* [Task instructions] In the entries below, how many lines contain the word "Glycol"? State the number and nothing more.

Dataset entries

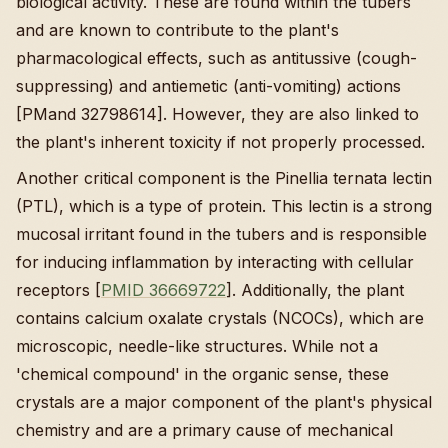
biological activity. These are found within the tubers
and are known to contribute to the plant's
pharmacological effects, such as antitussive (cough-
suppressing) and antiemetic (anti-vomiting) actions
[PMand 32798614]. However, they are also linked to
the plant's inherent toxicity if not properly processed.
Another critical component is the Pinellia ternata lectin
(PTL), which is a type of protein. This lectin is a strong
mucosal irritant found in the tubers and is responsible
for inducing inflammation by interacting with cellular
receptors [
PMID 36669722
]. Additionally, the plant
contains calcium oxalate crystals (NCOCs), which are
microscopic, needle-like structures. While not a
'chemical compound' in the organic sense, these
crystals are a major component of the plant's physical
chemistry and are a primary cause of mechanical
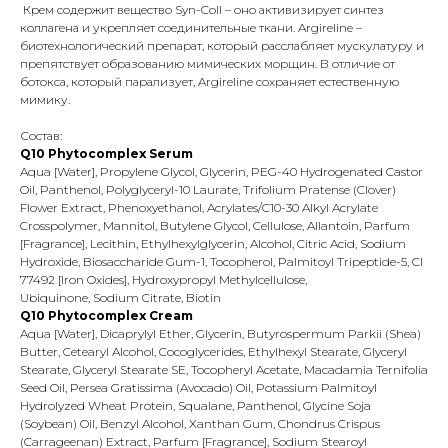
Крем содержит вещество Syn-Coll – оно активизирует синтез
коллагена и укрепляет соединительные ткани. Argireline –
биотехнологический препарат, который расслабляет мускулатуру и
препятствует образованию мимических морщин. В отличие от
ботокса, который парализует, Argireline сохраняет естественную
мимику.
Состав:
Q10 Phytocomplex Serum
Aqua [Water], Propylene Glycol, Glycerin, PEG-40 Hydrogenated Castor
Oil, Panthenol, Polyglyceryl-10 Laurate, Trifolium Pratense (Clover)
Flower Extract, Phenoxyethanol, Acrylates/C10-30 Alkyl Acrylate
Crosspolymer, Mannitol, Butylene Glycol, Cellulose, Allantoin, Parfum
[Fragrance], Lecithin, Ethylhexylglycerin, Alcohol, Citric Acid, Sodium
Hydroxide, Biosaccharide Gum-1, Tocopherol, Palmitoyl Tripeptide-5, CI
77492 [Iron Oxides], Hydroxypropyl Methylcellulose,
Ubiquinone, Sodium Citrate, Biotin
Q10 Phytocomplex Cream
Aqua [Water], Dicaprylyl Ether, Glycerin, Butyrospermum Parkii (Shea)
Butter, Cetearyl Alcohol, Cocoglycerides, Ethylhexyl Stearate, Glyceryl
Stearate, Glyceryl Stearate SE, Tocopheryl Acetate, Macadamia Ternifolia
Seed Oil, Persea Gratissima (Avocado) Oil, Potassium Palmitoyl
Hydrolyzed Wheat Protein, Squalane, Panthenol, Glycine Soja
(Soybean) Oil, Benzyl Alcohol, Xanthan Gum, Chondrus Crispus
(Carrageenan) Extract, Parfum [Fragrance], Sodium Stearoyl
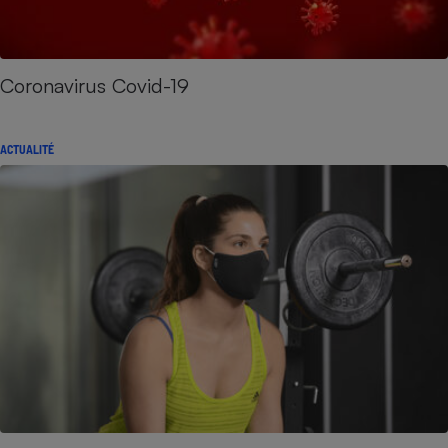
Coronavirus Covid-19
ACTUALITÉ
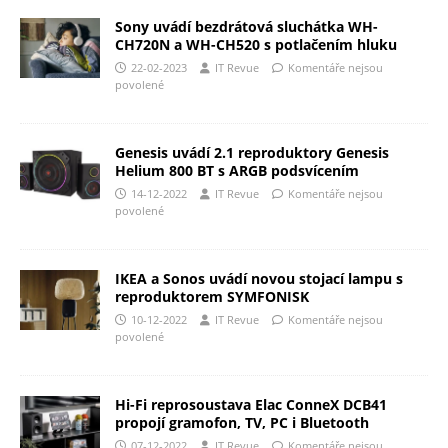
Sony uvádí bezdrátová sluchátka WH-
CH720N a WH-CH520 s potlačením hluku
22-02-2023
IT Revue
Komentáře nejsou
povolené
Genesis uvádí 2.1 reproduktory Genesis
Helium 800 BT s ARGB podsvícením
14-12-2022
IT Revue
Komentáře nejsou
povolené
IKEA a Sonos uvádí novou stojací lampu s
reproduktorem SYMFONISK
10-12-2022
IT Revue
Komentáře nejsou
povolené
Hi-Fi reprosoustava Elac ConneX DCB41
propojí gramofon, TV, PC i Bluetooth
07-12-2022
IT Revue
Komentáře nejsou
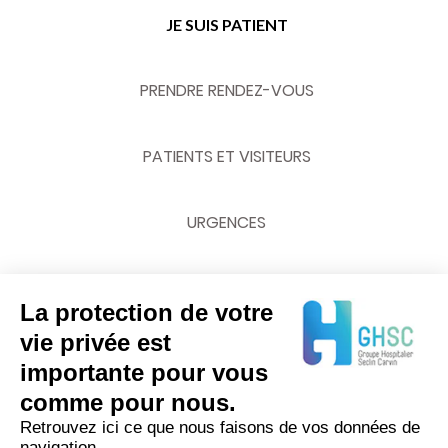
JE SUIS PATIENT
PRENDRE RENDEZ-VOUS
PATIENTS ET VISITEURS
URGENCES
La protection de votre
NOUS CONTACTER
vie privée est
importante pour vous
03 20 62 70 00
comme pour nous.
Retrouvez ici ce que nous faisons de vos données de
navigation.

* [Exercise response] 2